### WORK ORDER
Beneath this task are records; print exactly the stretch of them from the line with "356 464 24.66" through the line with "36 523 34.62", both ends included.

[Collection entries]

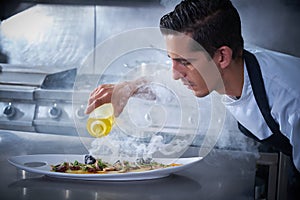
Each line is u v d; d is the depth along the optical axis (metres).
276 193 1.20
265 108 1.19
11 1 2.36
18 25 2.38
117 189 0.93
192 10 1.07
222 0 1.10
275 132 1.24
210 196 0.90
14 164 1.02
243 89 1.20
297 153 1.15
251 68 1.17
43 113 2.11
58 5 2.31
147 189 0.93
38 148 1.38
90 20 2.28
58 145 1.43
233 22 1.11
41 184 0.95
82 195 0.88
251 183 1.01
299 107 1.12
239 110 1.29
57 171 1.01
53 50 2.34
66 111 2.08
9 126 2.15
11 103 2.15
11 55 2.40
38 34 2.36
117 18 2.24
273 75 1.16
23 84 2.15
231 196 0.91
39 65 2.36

* * *

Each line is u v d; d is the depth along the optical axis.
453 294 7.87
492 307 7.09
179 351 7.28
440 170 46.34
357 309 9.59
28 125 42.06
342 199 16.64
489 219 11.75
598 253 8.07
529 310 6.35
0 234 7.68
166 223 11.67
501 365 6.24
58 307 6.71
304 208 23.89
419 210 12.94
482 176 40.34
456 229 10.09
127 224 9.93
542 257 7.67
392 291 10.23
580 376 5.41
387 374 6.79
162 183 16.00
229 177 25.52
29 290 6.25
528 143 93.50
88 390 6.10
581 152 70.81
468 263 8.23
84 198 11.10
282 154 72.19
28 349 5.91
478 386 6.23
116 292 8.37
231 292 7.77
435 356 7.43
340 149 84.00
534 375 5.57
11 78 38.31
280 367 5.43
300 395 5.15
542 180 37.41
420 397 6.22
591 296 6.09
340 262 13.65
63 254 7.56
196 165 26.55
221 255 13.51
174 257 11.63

--

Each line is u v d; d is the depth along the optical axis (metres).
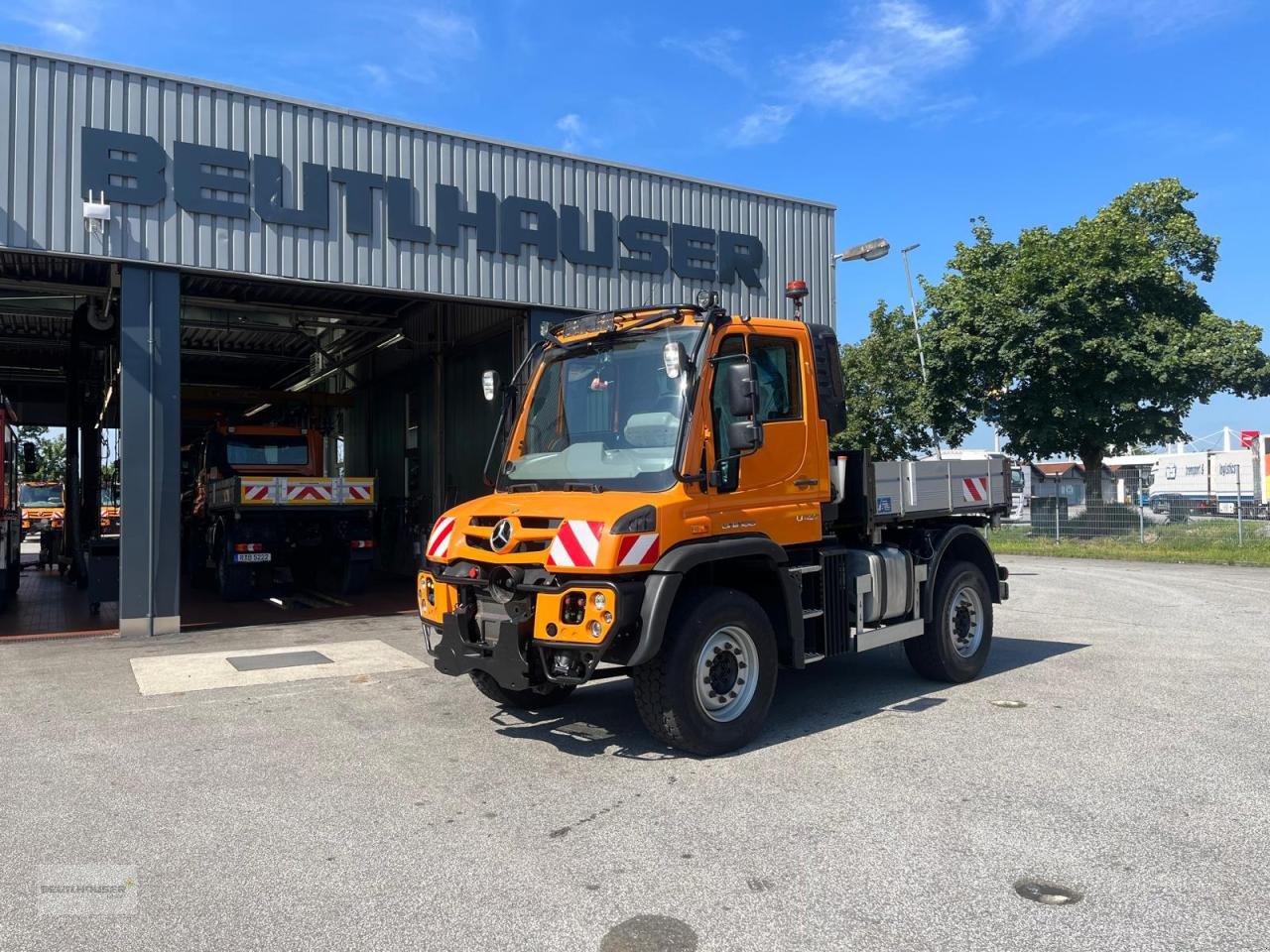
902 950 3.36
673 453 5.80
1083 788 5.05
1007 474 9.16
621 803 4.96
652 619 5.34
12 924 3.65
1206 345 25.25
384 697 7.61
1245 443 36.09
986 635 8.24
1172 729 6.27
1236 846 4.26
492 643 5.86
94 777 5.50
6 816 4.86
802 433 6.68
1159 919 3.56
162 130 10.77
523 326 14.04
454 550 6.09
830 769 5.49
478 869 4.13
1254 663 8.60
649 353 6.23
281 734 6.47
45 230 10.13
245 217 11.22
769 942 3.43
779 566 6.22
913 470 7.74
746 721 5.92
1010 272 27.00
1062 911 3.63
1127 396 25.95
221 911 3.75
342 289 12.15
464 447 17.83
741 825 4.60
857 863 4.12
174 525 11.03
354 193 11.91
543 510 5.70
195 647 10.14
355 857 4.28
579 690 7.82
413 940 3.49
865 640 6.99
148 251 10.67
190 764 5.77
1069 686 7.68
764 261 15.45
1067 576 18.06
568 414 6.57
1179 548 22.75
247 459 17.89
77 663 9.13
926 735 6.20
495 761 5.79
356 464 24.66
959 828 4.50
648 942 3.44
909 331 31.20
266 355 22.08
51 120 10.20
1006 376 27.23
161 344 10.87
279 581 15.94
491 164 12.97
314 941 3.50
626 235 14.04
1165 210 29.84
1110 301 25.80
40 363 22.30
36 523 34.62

### RESULT OF THIS EXERCISE
356 464 24.66
959 828 4.50
648 942 3.44
909 331 31.20
266 355 22.08
51 120 10.20
1006 376 27.23
161 344 10.87
279 581 15.94
491 164 12.97
314 941 3.50
626 235 14.04
1165 210 29.84
1110 301 25.80
40 363 22.30
36 523 34.62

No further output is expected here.